TEKS YANG DIEKSTRAK
◇ ◇ ◇ ◇ ◇

Papua No. 1 News Portal | Jubi
Oleh: Sebedeus G. Mote
Kolonial Indonesia masih terus menjalankan agenda negara untuk meloloskan pertambangan Blok Wabu. Sementara itu TPNPB-OPM juga mengangkat senjata demi pembebasan Papua Barat. Di tengah situasi ini rakyat sipil menjadi korban di atas korban, baik orang asli Papua (OAP), maupun non-OAP.
Masyarakat sipil di Intan Jaya kini hidup dalam trauma yang menyakitkan. Konflik kekerasan di Intan Jaya masih terus terjadi, mengapa? Tidak lain hanya memperluas strategi kapitalis “pembunuh” alam dan manusia di Papua terutama Intan Jaya.
Banyak aktivis HAM yang sudah menyoroti negara Indonesia dan antek-anteknya, tetapi mata mereka seakan buta untuk melihat nilai manusia demi menjunjung tinggi kemanusiaan maupun lahan subur milik masyarakat adat setempat.
Mengapa demikian? Karena trauma dengan ancaman militer Indonesia. Demi memelihara nyawa, baik presiden dan pejabat pemerintahan Indonesia-Papua yang ada jangan “mengiyakan” kekerasan dan konflik ini terus berlanjut.
Mereka yang taruh nyawa walaupun pejabat pemerintahan kolonial Indonesia, hanya satu dua orang saja. Para bupati di Meepago dan pejabat daerah lainnya sibuk dengan pemekaran-pemekaran, pada hal rakyatnya hidup dalam trauma kekerasan dan konflik sejak Papua diintegrasikan dalam NKRI sampai detik ini.
Melirik situasi politik hari ini di Intan Jaya dan Ndugama, mau memberikan jawaban kepada kita semua bahwa situasi sangat memburuk. Siapakah yang menciptakannya? Kolonial Indonesia untuk meloloskan perusahaan Blok Wabu.
Dulu awal masuk PT Freeport masuk, daerah di sekitar itu disingkirkan, diusir dengan pendekatan militer yang luar biasa. Sudah ada pengalaman itu. Namun pemimpin hari ini diam, mengapa? Karena kemungkinan kecil akan diancam oleh TNI/Polri untuk pejabat Papua.
Bila melihat hal ini, dalam benak muncul pertanyaan, siapakah yang mati/meninggal sia-sia? Aneh tapi nyata, itulah realitas hari ini di Papua. Tetapi hal-hal demikian juga sering dibangun oleh pihak yang berjalan abu-abu atau netral, mencari menguntungkan diri tidak berpihak pada kaum yang dijajah oleh kolonial Indonesia. Penulis percaya masih banyak aktivis kemanusiaan yang selalu berpihak pada rakyat yang menjadi korban.

◇ ◇ ◇ ◇ ◇

KETENTUAN LATIHAN
Salin tanpa perubahan bagian teks tentang konflik di Intan Jaya yang diawali kata-kata "Banyak aktivis HAM" dan ditutup dengan "ini terus berlanjut.".

DATA YANG DIBERIKAN
◇ ◇ ◇ ◇ ◇

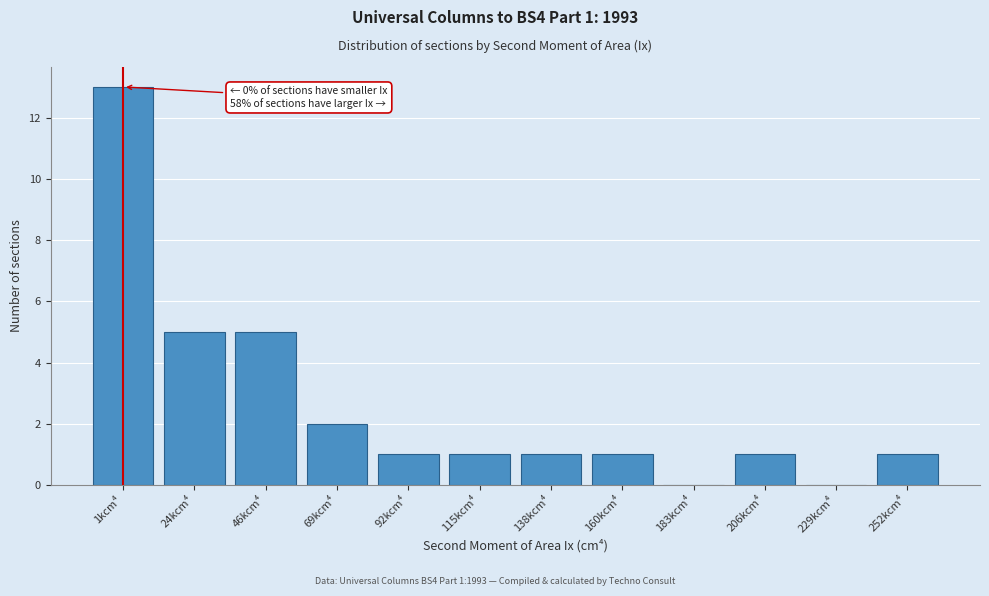

Reading left to right, transcribe all the data shown in this chart.

1kcm⁴=13	24kcm⁴=5	46kcm⁴=5	69kcm⁴=2	92kcm⁴=1	115kcm⁴=1	138kcm⁴=1	160kcm⁴=1	183kcm⁴=0	206kcm⁴=1	229kcm⁴=0	252kcm⁴=1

◇ ◇ ◇ ◇ ◇

JAWABAN
Banyak aktivis HAM yang sudah menyoroti negara Indonesia dan antek-anteknya, tetapi mata mereka seakan buta untuk melihat nilai manusia demi menjunjung tinggi kemanusiaan maupun lahan subur milik masyarakat adat setempat.
Mengapa demikian? Karena trauma dengan ancaman militer Indonesia. Demi memelihara nyawa, baik presiden dan pejabat pemerintahan Indonesia-Papua yang ada jangan “mengiyakan” kekerasan dan konflik ini terus berlanjut.